Unbundling Information Asymmetry to Improve Governance
Inefficient public institutions result from imperfect, costly information, or that which there is a lack of capacity to analyze.
Governments around the world regulate everything – from how firms carry out their business to the manner in which public agencies are expected to deliver services. In doing so, however, there is reliance on the concept of information, both its stock and its flow. Thus, understanding the notion of asymmetry is important to understand why governments do what they do, and hence why their performance varies.
What then is ‘information asymmetry’? Access to—and capability to process—information is varied across the board, leading to an imbalance. Differences in existing information and access to it lead to limited and incomplete information across groups.
Indeed, inefficient institutions result from imperfect and costly information, so we need to tackle information asymmetry to improve governance.

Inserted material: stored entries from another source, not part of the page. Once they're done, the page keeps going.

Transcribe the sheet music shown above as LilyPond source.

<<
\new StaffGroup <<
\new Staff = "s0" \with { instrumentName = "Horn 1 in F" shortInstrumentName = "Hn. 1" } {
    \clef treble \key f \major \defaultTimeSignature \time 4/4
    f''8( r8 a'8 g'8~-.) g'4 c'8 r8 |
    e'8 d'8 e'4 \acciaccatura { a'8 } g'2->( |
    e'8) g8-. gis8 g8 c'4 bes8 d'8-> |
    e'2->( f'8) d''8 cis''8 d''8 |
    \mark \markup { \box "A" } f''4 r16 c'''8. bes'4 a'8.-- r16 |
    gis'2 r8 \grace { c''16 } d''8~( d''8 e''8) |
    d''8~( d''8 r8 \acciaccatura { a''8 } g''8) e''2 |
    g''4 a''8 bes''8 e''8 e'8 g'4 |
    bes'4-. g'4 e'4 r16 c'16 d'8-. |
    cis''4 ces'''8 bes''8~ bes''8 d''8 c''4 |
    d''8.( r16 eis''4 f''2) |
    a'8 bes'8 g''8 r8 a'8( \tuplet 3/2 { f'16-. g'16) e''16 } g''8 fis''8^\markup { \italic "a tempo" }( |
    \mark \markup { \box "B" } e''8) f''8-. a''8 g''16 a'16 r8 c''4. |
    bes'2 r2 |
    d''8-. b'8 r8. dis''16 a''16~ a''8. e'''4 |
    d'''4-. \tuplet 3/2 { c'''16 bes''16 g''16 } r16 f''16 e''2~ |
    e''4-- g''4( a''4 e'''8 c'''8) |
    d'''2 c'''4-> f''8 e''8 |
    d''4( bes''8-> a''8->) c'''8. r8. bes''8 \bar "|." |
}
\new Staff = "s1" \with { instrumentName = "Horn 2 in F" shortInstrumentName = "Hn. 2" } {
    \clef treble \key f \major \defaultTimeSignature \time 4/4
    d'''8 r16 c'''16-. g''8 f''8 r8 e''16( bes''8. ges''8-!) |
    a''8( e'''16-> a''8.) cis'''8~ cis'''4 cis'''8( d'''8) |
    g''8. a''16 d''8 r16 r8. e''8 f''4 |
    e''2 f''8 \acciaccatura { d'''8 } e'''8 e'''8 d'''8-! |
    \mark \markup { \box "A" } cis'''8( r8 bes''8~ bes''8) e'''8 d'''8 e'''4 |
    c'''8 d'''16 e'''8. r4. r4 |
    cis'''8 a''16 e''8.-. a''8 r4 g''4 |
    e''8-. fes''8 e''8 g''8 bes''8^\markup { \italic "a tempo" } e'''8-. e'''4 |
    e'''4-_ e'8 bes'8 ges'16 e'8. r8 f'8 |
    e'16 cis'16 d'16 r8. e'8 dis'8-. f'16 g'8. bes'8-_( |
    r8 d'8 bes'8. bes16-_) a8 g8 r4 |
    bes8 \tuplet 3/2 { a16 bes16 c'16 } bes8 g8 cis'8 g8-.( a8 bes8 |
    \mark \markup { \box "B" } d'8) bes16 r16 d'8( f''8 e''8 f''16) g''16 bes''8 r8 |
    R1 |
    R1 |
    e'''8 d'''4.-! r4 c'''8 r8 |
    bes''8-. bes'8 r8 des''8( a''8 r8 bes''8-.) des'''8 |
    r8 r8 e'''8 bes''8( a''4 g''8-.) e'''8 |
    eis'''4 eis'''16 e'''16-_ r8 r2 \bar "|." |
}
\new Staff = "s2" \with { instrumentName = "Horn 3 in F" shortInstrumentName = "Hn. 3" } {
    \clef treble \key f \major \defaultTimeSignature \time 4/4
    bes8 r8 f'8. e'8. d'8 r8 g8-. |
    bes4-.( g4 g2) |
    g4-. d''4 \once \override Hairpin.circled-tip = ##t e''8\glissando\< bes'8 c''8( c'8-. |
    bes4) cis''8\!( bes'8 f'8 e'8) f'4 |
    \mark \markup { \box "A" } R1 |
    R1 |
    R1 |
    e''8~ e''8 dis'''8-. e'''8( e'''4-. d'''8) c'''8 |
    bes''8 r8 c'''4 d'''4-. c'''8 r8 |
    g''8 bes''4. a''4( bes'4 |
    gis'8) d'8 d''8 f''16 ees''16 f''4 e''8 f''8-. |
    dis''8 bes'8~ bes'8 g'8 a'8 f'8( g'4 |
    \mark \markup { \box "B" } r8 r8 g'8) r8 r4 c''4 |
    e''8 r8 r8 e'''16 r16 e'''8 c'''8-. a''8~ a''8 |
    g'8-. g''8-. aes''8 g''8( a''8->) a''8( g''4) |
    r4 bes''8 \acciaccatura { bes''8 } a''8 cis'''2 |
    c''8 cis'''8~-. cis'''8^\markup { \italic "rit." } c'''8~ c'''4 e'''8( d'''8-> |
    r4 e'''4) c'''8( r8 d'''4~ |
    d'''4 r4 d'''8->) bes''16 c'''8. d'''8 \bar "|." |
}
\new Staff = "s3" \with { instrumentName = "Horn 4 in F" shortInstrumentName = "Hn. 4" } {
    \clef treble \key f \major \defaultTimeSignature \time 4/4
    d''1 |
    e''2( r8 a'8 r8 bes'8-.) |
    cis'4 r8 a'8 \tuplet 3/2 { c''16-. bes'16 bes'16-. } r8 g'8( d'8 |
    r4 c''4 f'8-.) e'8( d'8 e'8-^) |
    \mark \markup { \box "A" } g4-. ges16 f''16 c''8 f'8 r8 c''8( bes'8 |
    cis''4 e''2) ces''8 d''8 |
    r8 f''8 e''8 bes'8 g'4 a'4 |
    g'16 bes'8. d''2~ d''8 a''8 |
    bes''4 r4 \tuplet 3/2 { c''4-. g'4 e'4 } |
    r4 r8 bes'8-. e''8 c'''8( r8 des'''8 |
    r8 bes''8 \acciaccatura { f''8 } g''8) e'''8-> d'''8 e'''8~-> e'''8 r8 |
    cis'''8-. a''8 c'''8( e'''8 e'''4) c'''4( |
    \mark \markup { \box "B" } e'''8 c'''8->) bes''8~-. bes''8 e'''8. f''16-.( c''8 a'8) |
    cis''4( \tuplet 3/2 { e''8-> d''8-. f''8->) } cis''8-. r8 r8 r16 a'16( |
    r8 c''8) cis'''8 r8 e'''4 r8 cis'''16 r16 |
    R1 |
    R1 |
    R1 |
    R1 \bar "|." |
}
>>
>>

We can identify three specific components of imperfect information. First, there is lack of information across time, or in other words, we know more at time T-1 (what happened yesterday) than at T+1 (what will happen tomorrow). Second, there is also information asymmetry across space, as different institutions have unequal access to information depending upon where they are located; a company in a capital city is likely to have more access to information on government policies than a company located outside of the capital. Third, we can talk of asymmetry in terms of capacity to interpret; even when two institutions have access to the same information, they will probably respond differently to it because they may not possess equal amounts of resources or capacity to process the ramifications of the information. Economists argue that these three asymmetries lead to what is known as ‘bounded rationality’ – there are limits to how rational institutions can be.
But why is this important for instituting good governance? The above implies clearly that some institutions are more able to reconfigure their work to benefit from the information they have. All of them, though, incur what are known as ‘transaction costs,’ which can be divided into search and information costs (gathering, monitoring, and validating information); bargaining costs (those incurred in arriving at an acceptable arrangement with the other party); and policing and enforcing costs (to make sure that the other party honors the agreement, and take appropriate action if otherwise).

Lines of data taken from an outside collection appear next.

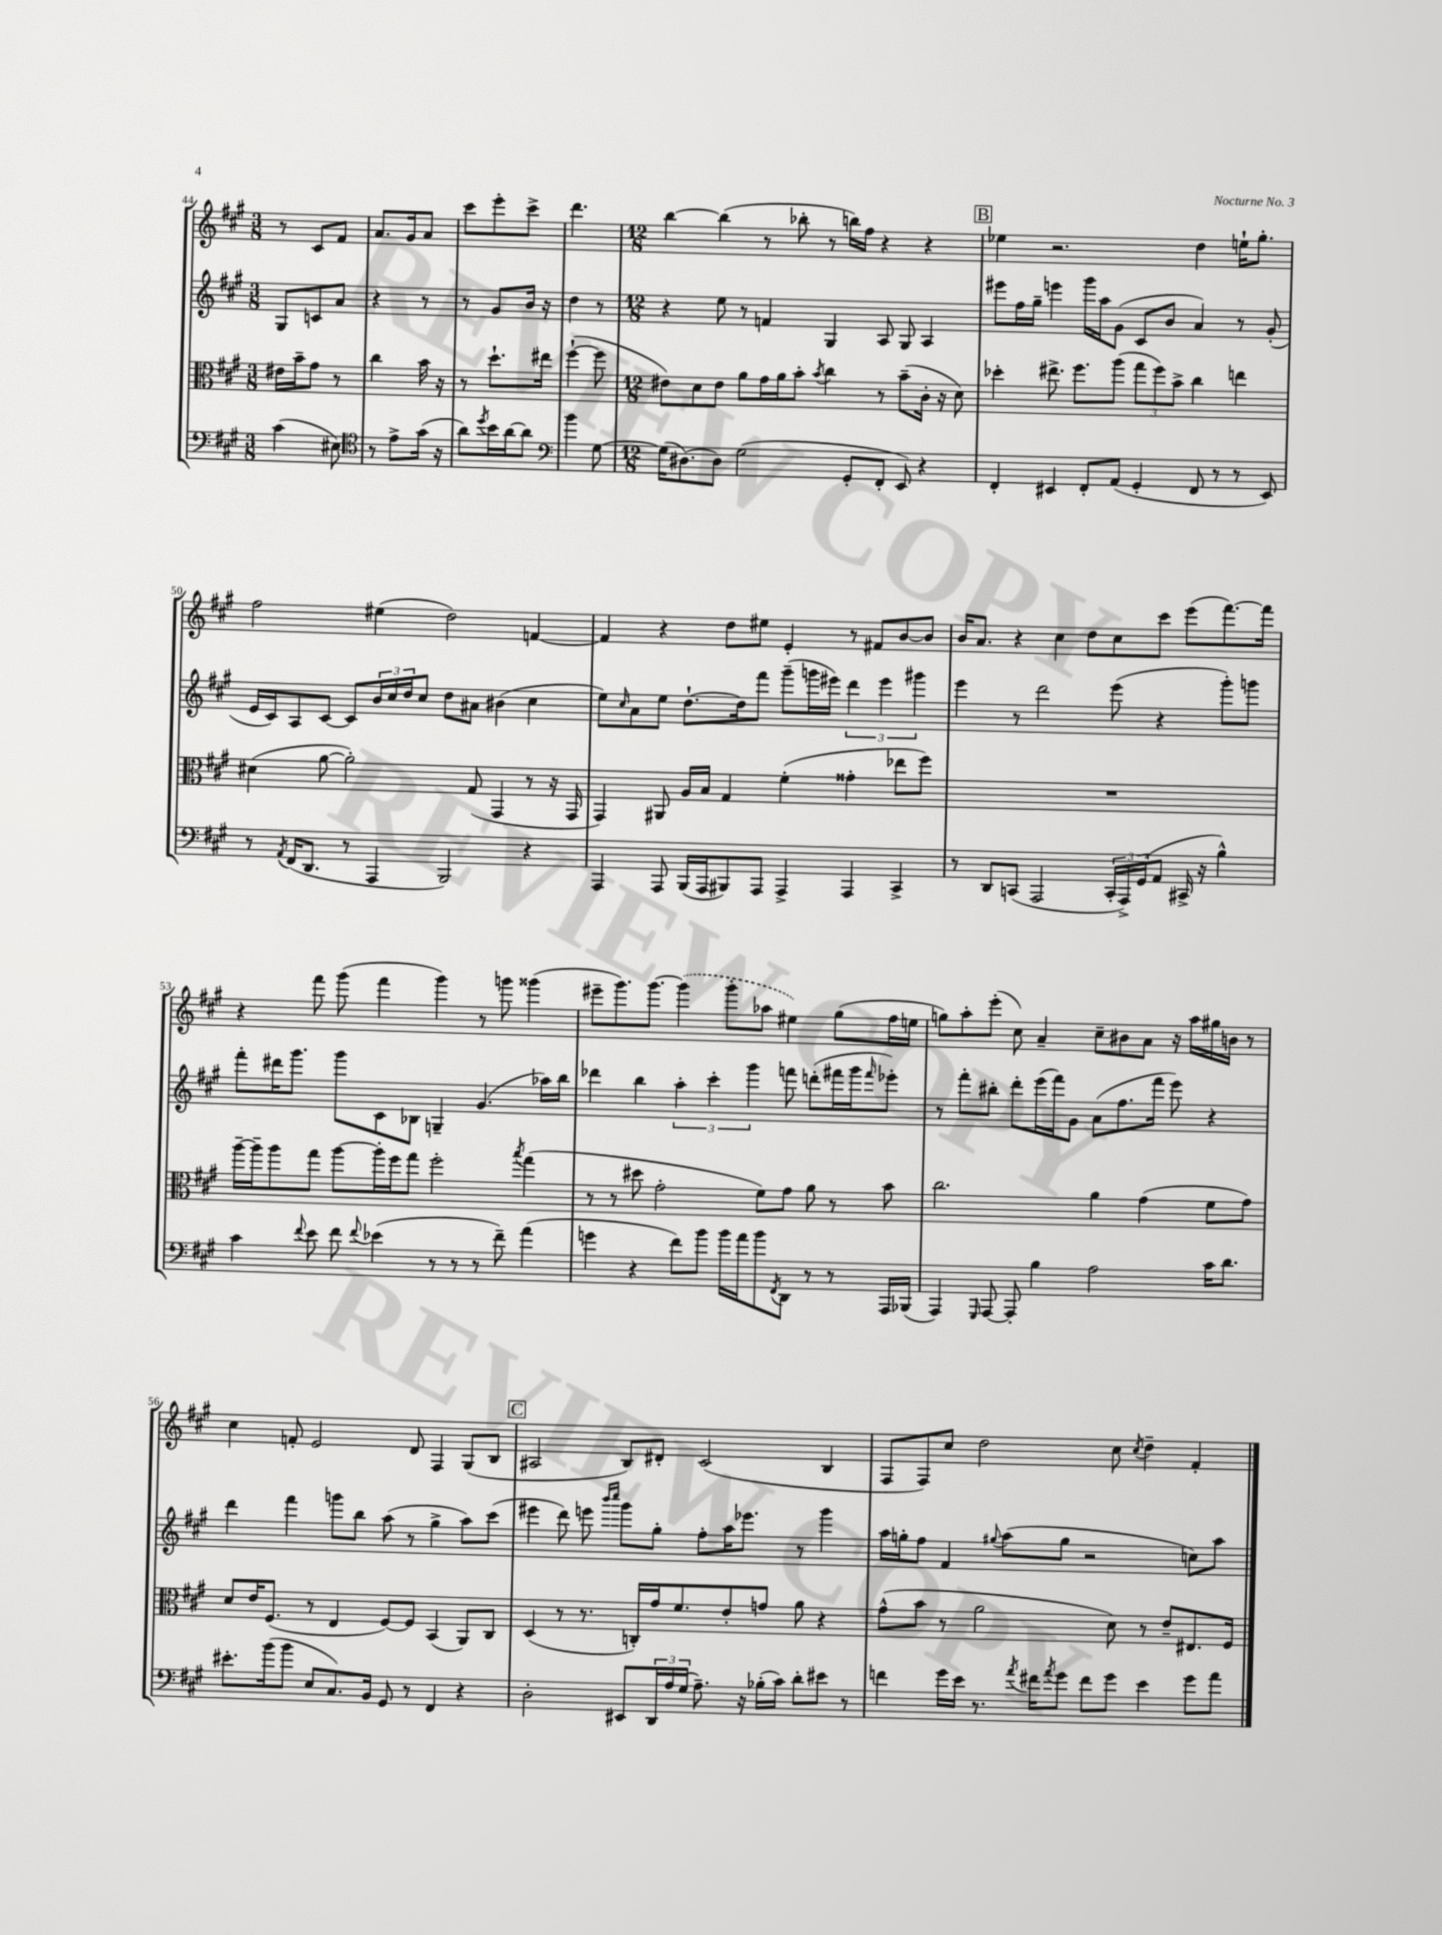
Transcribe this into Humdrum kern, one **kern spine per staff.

**kern	**kern	**kern	**kern
*part4	*part3	*part2	*part1
*staff4	*staff3	*staff2	*staff1
*clefF4	*clefC3	*clefG2	*clefG2
*k[f#c#g#]	*k[f#c#g#]	*k[f#c#g#]	*k[f#c#g#]
*M3/8	*M3/8	*M3/8	*M3/8
=44	=44	=44	=44
(4c#\	16e#X\LL	8G#/L	8r
.	16b~\J	.	.
.	8g#\J	8cn/	8c#/L
8E#X\)	8r	8a/J	8f#/J
=45	=45	=45	=45
*clefC4	*	*	*
8r	4cc#\	4r	8.a/L
8e^\L	.	.	.
.	.	.	16g#/k
(16g#\Jk	16b\	8r	8a/J
16r	16r	.	.
=46	=46	=46	=46
8a\L)	8r	8r	8ccc#\L
8qdd/	.	.	.
16b\L	8.dd`\L	8g#/L	8eee'\
[16a\J	.	.	.
8a\J]	.	16b/Jk	8ccc#^\J
.	16ee#X\Jk	16r	.
=47	=47	=47	=47
*clefF4	*	*	*
4b\	([4ff#`\	4dd\	4.ddd\
[8G#\	8ff#\]	8r	.
=48	=48	=48	=48
*M12/8	*M12/8	*M12/8	*M12/8
(16G#\KL]	8e#X\L)	4r	[4bb\
[8.D#X\)	.	.	.
.	8d\	.	.
8D#\J]	8e#\J	8ee\	(4bb\]
(2G#\	8a\L	8r	.
.	16g#\L	4fn/	8r
.	16a\J	.	.
.	8b'\J	.	8bb-X'\
.	8qb/	.	.
.	4cc#\	4G#/	8r
8GG#'/L	.	.	16bbn\LL)
.	.	.	16ff#\JJ
8FF#'/J	8r	8A/	4r
8EE/)	(8b~\L	8G#/	.
4r	16c#'\Jk	4A/	4r
.	16r	.	.
.	8d\)	.	.
!!LO:REH:place=s1:t=B
=49	=49	=49	=49
4FF#'/	4dd-X'\	8eee#X\L	4ee-X\
.	.	16ff#\L	.
.	.	16gg#~\JJ	.
4EE#X/	8.ee#X^\	4eeen\	2.r
.	8.ff#\L	.	.
8FF#'/L	.	16ggg#\LL	.
.	.	16aa\J	.
(8AA/J	(8aa\J	(8g#\J	.
4GG#'/	12gg#\L	8c#/L	.
.	12ff#\)	.	.
.	.	8b/J	.
.	12b^\J	.	.
8FF#/	4cc#\	4a/)	4dd\
8r	.	.	.
8r	4een\	8r	16een`\KL
.	.	.	8.gg#'\J
8EE#/)	.	(8g#'/	.
!!LO:LB:g=z
=50	=50	=50	=50
8r	(4d#X\	16e/LL	2ff#\
.	.	16c#/J)	.
8qAA/	.	.	.
(16FF#/KL	.	8A/	.
8.DD/J	.	.	.
.	[8a\	[8c#/J	.
8r	2a'\])	8c#/L]	.
4AAA/	.	24b/L	(4ee#X\
.	.	24cc#/	.
.	.	24dd/J	.
.	.	8cc#/J	.
2BBB/)	.	8dd\L	2dd\)
.	(8G#/	8a#X\J	.
.	4GG#/	(4b#X\	.
4r	8r	4cc#\	[4fn/
.	16r	.	.
.	16GG#/	.	.
=51	=51	=51	=51
4AAA/	4GG#/)	8ee\L)	4f/]
.	.	16qqcc#/	.
.	.	8a\	.
8AAA/	8AA#X/	8ee\J	4r
(16BBB/LL	16A/LL	[8.dd`\L	.
16AAA/J	16B/JJ	.	.
8BBB#X/)	4G#/	.	8dd\L
.	.	16dd\k]	.
8AAA/J	.	8fff#\J	8ee#X\J
4AAA^/	(4f#'\	(8ggg#~\L	4e'/
.	.	16gggn\L	.
.	.	16eee#X\JJ)	.
4AAA/	4g##X'\	6ddd\	8r
.	.	.	8f#X/L
.	.	6eee#\	.
4CC#^/	8ee-X\L	.	[8b/
.	.	6ggg#X\	.
.	8ff#\J)	.	8b/J]
=52	=52	=52	=52
8r	1.r	4eee\	16b/KL
.	.	.	8.a/J
8DD/L	.	.	.
(8CCn/J	.	8r	4r
2AAA/	.	2ddd\	.
.	.	.	4cc#\
.	.	.	8dd\L
24CC'/LL	.	(8eee\	8cc#\
24AAA^/)	.	.	.
(24GG#/J	.	.	.
8AA/J	.	4r	8ccc#\J
16CC#X^/	.	.	(8eee\L
16r	.	.	.
4B^^\)	.	8ggg#'\L)	[8.fff#\)
.	.	8gggn\J	.
.	.	.	16fff#\Jk]
!!LO:LB:g=z
=53	=53	=53	=53
4c#\	[16aa~\LL	8fff#'\L	4r
.	16aa~\J]	.	.
.	8aa\	16ddd#X\K	.
.	.	8.ggg#\J	.
8qqf#/	.	.	.
8e\	8gg#\J	.	8fff#\
8f#\	[8aa\L	8ggg#\L	(8ggg#\
8qqf#/	.	.	.
(4e-X\	16aa'\L]	8c#\	4fff#\
.	16ff#\J	.	.
.	8gg#\J	8B-X\J	.
8r	2ff#'\	4Gn~/	4ggg#\)
8r	.	.	.
8r	.	(4.g#/	8r
8f#~\)	.	.	8gggn\
.	8qbb/	.	.
(4a\	(4gg#\	.	(4ggg##X\
.	.	16aa-X\LL)	.
.	.	16bb\JJ	.
=54	=54	=54	=54
4gn\	8r	4ddd-X\	8eee#X~\L
.	8r	.	8.ggg#\)
4r	8dd#X\	4bb\	.
.	.	.	[8.ggg#\J
.	2g#'\	.	.
8f#\L)	.	6aa'\	(4ggg#\]
8b\J	.	.	.
.	.	6ccc#'\	.
16b\LL	.	.	8ggg#'\L
16a\J	.	.	.
.	.	6ggg#\	.
8b\	8f#\L)	.	8aa-X\J
8qFF#/	.	.	.
8DD\J	8g#\J	8fffn\	4ee#X\)
8r	8a\	(8dddn'\L	.
8r	8r	16fff#X\L	(8gg#\L
.	.	16ggg#\J	.
.	.	16qqfff#/	.
16AAA/LL	8b\	8eee-X'\J)	16ff#\L
(16BBB-X/JJ	.	.	16een\JJ
=55	=55	=55	=55
4AAA/)	2.cc#\	8r	8ggn\L)
.	.	8fff#'\L	8aa'\
16qqGGG#/	.	.	.
[8AAA/	.	8bb#X'\J	(8eee'\J
8AAA'/]	.	8ddd'\L	8cc#\)
4B\	.	(16eee\L	4a~/
.	.	16fff#\J)	.
.	.	8g#\J	.
2A\	4a\	(8a\L	8cc#~\L
.	.	8.ff#\	8b#X\
.	(4g#\	.	8a\J
.	.	16fff#\Jk	.
.	.	8eee\)	16r
.	.	.	16aa\LL
16c#\KL	8f#\L	4r	16gg#X\
8.d\J	.	.	16bn\JJ
.	8g#\J)	.	8r
!!LO:LB:g=z
=56	=56	=56	=56
8.e#X'\L	8d/L	4ddd\	4cc#\
.	16e/K	.	.
(16b\k	(8.F#/J	.	.
8b\J	.	4fff#\	8fn'/
8E/L	8r	.	2e/
8.C#/)	4E/	8gggn\L	.
.	.	8bb\J	.
16BB/Jk	.	.	.
8GG#/	[8F#/L)	(8aa\	.
8r	8F#/J]	8r	8d/
4FF#/	(4BB/	4gg#^\	4F#/
4r	8AA/L)	8aa\L)	(8G#/L
.	8C#/J	(8ccc#\J	8B/J
!!LO:REH:place=s1:t=C
=57	=57	=57	=57
2D'\	(4D/	4eee#X\	2A#X/
.	8r	8ddd\)	.
.	8.r	8eeen\	.
.	.	16qqbbb/LL	.
.	.	16qqcccc#/JJ	.
8EE#X/L	.	8ggg#\L	8B/L)
.	16Cn'/LL)	.	.
24DD/L	16g#/J	8gg#'\J	8d#X'/J
24A/	.	.	.
.	8.f#/	.	.
(24G#/JJ	.	.	.
8.A~\)	.	8ff#'\L	(2c#/
.	8e'/	16aa\K	.
16r	.	8.eee-X\J	.
(16B-X'\LL	8gn/J	.	.
16c#\JJ)	.	.	.
8d'\L	8a\	8r	.
8e#X\J	4r	4ggg#\	4B/
8r	.	.	.
=58	=58	=58	=58
4fn\	(8g#^^\L	16aa\LL	8F#/L
.	.	16ggn'\J	.
.	8b\J	8ff#\J	8F#/)
16g#\LL	8r	4f#/	8cc#/J
16e\JJ	.	.	.
8.r	2a\	.	2dd\
.	.	8qqgg#X/	.
.	.	(8aa\L	.
8qa/	.	.	.
16f#X\KL	.	.	.
8qa/	.	.	.
8g#\J	.	8gg#\J	.
8f#\L	.	2r	.
8g#\J	8d\)	.	8cc#\
.	.	.	8qcc#/
4e\	8r	.	4dd~\
.	8e~/L	.	.
8g#\L	8.E#X/	8ccn\L)	4f#'/
8a\J	.	8aa\J	.
.	16F#/Jk	.	.
==	==	==	==
*-	*-	*-	*-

Transaction costs can be measurable or not. For instance, the costs of enforcing contracts are quite tangible. On the other hand, costs that cannot be directly measured include those for the time it takes to acquire information, waiting in line for services, bribery, or imperfect monitoring.
Since there are transaction costs to institutions and governments need to have a level playing field for all institutions, another relevant concept is ‘credible commitment’ and its corollary, ‘credible threat’. Parties that are in a contract—including the government and the private sector—must commit to each other as part of the contract, for example to facilitate access to credit or provide an enabling environment for investments.
The expectation in the contract is that each party will credibly commit to it; in other words, each party can assume the other will adhere to the same principle. Thus, a situation of credible commitment arises when all parties to the contract assume that everyone will adhere to the rules of the game on how they hold up their side of the deal. Policy reversals—or more aptly, the threat (or perception) of such reversals—lead to a failure to commit credibly. Inherently, credible commitment should reduce transaction costs. In reality, parties to the contract or game do not tend, for whatever reason, to exhibit such commitment – so transaction costs tend to rise.
So what does all this mean for governance? Unequal access to information—or variations in the ability to analyze available information—does indeed eventually lead to rent-seeking behavior, scope for leakages in the system, and eventually to governance failure. Information asymmetry is also at the core of ‘binding constraints’ such as political interferences in the work of state-owned enterprises, weaknesses in the regulatory system, or inherent capacity gaps in public service delivery by governments. For instance, ADB recently identified weaknesses in the regulatory system, deficient infrastructure provision, uneven access to productive assets and lack of good job opportunities as binding constraints to inclusive growth in Fiji.
In developing countries, where the state tends to be all-pervasive in the market, the government’s overriding and continuing goal is to attain increases in welfare without anyone losing out. The ultimate goal would be to attain Pareto Optimality, when even a single player benefits in the market without anyone else losing. Reaching this optimal situation by ensuring a clear flow of the full stock of information is critical, as it in turn facilitates good governance, which eventually aids the development process.